知识的正确性都是有边界的。创新者往往对“知识的边界”更加敏感:知道一种知识或做法什么时候是正确的、什么时候会变成错误的。对创新者来说,对知识边界的认识,往往比认识知识本身更重要:要跳出知识看知识。
这个认识会给我们两个启示。
第一个启示是如何看待创新的风险。我们知道,当固有知识超越边界时,不确定性就产生了。我们说创新有风险,主要是指的这类问题。我们注意到“创新有风险”的口号往往被滥用:变成了不负责任的借口。
我们知道,创新都有风险、没有风险就不是真正的创新。创新的风险有多种分类方式。其中一种分类是主观风险和客观风险。打个比方说,让傻子负责科研项目,这就是主观风险;技术中用到的知识可能越界不成立,这就是客观风险。如果不能区分这两类风险,企业的科技政策就会“走极端”:或者纵容不负责任的人乱搞、或者压制真正的创新活动。当然,更糟糕的是:两种极端同时走,看人下菜碟。按照我的经验,国家级的科技项目,绝大多数风险是主观风险,而非客观风险。
在我看你来,如果客观风险都没有分析清楚,项目的风险就是主观风险。风险都有个载体。技术风险的载体就是技术线路。我见过很多国家项目,连技术线路都是非常模糊的,怎么可能说清楚客观风险在哪里呢?说清楚客观风险,至少应该知道哪些规则或知识会发生变化。
第二个启示是如何看待中国创新能力。中国创新能力相对较差,有人归结到科研队伍、有人归结到科技考核制度。但在我看来,还有更加根本的原因:缺乏创新的需求。如果把“创新”当成一类“产品”,这种现象就相当于产品缺乏市场。
在绝大多数情况下,创新都是逼出来的。一般来说,人类的技术有很多层次,上层技术对下层构成需求。比如,汽车会对钢材质量和性能提出需求。如果没有上一层的需求,创新就很可能无的放矢、无病呻吟;表现为看似先进的论文和专利根本无法落地——因为这些技术不是来自于需求的。
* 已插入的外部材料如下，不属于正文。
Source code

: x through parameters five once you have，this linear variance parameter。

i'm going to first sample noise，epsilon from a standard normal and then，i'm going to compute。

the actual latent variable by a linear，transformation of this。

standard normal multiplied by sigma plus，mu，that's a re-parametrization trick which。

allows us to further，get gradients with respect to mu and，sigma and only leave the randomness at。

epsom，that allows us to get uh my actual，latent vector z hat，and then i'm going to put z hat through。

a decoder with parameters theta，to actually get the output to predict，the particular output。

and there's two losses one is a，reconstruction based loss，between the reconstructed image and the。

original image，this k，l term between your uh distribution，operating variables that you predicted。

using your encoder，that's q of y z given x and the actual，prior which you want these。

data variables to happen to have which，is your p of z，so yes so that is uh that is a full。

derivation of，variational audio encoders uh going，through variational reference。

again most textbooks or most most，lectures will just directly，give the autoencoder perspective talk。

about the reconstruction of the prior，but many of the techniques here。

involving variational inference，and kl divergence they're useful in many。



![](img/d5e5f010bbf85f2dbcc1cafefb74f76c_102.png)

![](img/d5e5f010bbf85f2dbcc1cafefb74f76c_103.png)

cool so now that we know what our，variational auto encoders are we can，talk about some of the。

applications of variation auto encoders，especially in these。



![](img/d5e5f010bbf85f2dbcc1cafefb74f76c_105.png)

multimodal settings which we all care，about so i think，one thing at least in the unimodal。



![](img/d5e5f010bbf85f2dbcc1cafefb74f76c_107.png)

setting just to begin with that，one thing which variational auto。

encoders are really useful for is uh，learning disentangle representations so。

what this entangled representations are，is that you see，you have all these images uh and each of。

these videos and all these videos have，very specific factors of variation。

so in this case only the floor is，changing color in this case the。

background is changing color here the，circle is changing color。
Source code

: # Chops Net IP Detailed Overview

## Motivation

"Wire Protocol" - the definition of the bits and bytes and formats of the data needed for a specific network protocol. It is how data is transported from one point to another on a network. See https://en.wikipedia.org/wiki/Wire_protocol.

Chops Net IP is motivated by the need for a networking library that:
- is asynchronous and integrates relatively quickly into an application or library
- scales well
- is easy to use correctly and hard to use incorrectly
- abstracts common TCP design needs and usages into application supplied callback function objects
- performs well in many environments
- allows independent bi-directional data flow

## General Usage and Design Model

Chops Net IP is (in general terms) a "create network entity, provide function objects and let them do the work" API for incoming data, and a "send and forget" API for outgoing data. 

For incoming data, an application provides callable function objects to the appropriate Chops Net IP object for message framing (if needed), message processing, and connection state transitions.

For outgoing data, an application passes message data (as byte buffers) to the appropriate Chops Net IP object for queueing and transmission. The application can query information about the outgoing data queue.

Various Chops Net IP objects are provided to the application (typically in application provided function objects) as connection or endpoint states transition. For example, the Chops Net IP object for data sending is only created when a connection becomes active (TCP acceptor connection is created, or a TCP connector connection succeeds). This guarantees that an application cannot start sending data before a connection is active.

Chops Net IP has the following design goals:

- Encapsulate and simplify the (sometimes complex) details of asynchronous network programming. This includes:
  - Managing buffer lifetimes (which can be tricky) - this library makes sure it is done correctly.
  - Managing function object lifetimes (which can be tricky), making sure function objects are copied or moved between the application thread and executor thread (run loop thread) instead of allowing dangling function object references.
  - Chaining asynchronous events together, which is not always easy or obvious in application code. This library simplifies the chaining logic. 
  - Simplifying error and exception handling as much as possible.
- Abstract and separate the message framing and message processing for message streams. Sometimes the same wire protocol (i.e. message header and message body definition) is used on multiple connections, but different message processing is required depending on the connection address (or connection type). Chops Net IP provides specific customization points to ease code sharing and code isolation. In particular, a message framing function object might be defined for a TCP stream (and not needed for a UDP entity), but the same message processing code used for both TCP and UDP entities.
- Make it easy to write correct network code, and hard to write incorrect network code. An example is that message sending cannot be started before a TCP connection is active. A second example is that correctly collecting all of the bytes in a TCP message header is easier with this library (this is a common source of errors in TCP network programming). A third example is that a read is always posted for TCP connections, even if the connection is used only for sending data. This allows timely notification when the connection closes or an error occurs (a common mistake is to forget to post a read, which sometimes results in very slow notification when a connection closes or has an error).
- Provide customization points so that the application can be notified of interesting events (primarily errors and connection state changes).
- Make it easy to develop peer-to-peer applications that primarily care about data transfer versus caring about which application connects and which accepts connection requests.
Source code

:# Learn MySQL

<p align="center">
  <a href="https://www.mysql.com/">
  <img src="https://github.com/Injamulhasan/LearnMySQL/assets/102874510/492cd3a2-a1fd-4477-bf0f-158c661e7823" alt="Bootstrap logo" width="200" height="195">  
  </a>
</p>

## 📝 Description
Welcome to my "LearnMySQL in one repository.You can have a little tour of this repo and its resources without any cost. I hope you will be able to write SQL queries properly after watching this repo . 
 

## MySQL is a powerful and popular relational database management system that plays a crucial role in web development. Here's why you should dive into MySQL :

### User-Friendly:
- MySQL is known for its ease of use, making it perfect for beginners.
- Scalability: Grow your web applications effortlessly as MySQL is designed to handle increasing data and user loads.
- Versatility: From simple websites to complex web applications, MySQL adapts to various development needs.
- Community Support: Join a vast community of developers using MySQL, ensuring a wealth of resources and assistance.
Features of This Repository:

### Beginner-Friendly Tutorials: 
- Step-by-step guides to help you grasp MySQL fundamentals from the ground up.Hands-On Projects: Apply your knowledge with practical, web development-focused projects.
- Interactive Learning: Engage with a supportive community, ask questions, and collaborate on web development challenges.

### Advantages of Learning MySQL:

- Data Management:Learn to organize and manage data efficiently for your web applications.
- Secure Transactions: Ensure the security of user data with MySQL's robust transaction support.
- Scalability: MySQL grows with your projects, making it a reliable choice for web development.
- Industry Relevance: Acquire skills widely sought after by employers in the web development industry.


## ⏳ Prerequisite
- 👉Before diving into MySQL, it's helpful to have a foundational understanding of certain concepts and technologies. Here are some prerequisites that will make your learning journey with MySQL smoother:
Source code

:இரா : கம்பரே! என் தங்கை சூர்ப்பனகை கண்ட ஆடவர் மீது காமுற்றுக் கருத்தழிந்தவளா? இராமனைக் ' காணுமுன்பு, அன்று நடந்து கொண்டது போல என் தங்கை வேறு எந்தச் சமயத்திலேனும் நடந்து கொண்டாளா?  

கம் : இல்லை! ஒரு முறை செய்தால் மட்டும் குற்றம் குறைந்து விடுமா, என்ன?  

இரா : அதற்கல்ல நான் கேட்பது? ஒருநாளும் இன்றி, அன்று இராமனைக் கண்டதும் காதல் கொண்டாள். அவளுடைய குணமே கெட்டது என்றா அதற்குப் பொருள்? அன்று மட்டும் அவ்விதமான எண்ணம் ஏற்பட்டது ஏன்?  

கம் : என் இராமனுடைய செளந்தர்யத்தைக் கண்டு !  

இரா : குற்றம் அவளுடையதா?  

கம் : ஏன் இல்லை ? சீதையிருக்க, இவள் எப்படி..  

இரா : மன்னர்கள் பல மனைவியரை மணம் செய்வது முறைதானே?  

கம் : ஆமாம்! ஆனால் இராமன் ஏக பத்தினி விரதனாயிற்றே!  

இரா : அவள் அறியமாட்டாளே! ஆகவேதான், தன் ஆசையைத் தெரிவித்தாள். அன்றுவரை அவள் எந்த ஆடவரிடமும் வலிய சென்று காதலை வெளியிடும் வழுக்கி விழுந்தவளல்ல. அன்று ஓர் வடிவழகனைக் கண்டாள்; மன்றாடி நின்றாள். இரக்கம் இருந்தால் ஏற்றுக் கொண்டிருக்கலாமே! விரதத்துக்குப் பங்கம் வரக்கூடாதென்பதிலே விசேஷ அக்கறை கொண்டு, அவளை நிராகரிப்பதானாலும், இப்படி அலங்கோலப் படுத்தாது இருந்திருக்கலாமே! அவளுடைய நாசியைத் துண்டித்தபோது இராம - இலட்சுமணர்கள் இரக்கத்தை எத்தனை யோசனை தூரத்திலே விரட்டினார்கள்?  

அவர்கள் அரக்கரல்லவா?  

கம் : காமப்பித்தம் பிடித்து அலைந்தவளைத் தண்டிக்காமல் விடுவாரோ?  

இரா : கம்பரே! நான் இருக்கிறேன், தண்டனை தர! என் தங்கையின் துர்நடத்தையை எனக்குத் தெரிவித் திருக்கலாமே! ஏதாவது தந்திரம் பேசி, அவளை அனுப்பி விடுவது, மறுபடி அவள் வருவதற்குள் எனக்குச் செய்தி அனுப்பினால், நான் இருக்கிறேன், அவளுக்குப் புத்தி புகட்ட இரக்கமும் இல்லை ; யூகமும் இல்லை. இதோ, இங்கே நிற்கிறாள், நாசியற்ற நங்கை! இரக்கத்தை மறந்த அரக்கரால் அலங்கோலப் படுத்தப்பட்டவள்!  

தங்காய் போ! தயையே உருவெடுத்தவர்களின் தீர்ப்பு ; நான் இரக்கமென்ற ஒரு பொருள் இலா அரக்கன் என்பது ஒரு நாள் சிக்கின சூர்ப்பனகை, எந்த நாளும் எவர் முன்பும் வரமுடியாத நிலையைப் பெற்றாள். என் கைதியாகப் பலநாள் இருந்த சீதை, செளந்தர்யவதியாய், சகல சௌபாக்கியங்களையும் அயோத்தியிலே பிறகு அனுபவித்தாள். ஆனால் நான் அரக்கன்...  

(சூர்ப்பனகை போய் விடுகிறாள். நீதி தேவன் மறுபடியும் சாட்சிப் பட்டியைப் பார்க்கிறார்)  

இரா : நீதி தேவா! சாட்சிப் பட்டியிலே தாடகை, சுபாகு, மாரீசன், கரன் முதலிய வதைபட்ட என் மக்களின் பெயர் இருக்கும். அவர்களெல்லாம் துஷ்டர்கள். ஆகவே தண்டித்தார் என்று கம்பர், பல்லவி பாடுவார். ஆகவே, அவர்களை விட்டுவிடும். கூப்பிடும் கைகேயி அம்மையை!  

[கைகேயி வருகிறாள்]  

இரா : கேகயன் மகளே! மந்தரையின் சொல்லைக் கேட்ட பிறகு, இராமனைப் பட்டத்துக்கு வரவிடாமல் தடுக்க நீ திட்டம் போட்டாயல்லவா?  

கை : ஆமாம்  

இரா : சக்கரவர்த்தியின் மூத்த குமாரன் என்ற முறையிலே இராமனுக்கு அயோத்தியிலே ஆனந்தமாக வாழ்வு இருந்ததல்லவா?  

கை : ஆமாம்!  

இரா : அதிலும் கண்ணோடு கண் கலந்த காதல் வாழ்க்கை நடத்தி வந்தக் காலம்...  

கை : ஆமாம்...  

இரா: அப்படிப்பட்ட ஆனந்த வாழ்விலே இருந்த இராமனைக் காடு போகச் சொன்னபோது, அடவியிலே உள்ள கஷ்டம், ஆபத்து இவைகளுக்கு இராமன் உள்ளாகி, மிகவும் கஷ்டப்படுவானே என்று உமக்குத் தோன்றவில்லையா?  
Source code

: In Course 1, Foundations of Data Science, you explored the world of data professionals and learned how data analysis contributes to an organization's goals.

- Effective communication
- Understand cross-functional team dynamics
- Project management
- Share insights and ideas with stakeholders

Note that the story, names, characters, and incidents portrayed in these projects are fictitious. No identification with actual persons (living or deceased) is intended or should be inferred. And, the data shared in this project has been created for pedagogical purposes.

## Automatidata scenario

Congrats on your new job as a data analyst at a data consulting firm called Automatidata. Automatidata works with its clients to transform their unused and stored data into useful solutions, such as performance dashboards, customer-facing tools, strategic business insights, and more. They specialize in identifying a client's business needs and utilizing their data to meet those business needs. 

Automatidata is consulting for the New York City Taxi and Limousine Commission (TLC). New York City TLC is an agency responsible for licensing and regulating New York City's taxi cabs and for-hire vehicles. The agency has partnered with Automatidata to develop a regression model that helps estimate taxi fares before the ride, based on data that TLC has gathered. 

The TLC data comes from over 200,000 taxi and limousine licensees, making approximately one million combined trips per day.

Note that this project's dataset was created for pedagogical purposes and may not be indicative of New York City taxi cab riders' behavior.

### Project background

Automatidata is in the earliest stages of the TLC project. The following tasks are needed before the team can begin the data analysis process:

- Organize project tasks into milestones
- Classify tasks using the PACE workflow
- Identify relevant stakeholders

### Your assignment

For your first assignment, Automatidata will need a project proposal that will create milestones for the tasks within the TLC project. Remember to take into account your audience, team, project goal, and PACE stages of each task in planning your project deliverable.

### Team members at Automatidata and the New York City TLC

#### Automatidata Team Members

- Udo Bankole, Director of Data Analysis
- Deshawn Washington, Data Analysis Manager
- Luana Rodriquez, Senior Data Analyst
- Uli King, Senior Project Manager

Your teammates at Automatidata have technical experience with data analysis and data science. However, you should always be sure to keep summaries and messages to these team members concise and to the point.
高技术的需求往往来自于高层技术的超越。高层技术超越一次极端,往往就要想出一种新的思路和办法,往往会引进一个新的下层技术。换个角度讲:当“超越极限”成为切实需求时,创新就变得有必要了。
高端需求一般来自于高端产业——没有高端产业,往往也就没有对技术创新的真正需求,科技人员就容易做些“无病呻吟”的东西。所以,从根子上说,我国科技界脱离实际,最重要是高端产业的需求不足。进一步,对技术的需求不足往往与产品质量要求不高有关;而质量要求不高,又与市场拉动力与市场监管力度有关。所以,技术创新的普遍性问题,根子上一定是政治和经济问题。
我对有些创新的政策和做法有意见,往往就是因为很多做法是治标不治本的。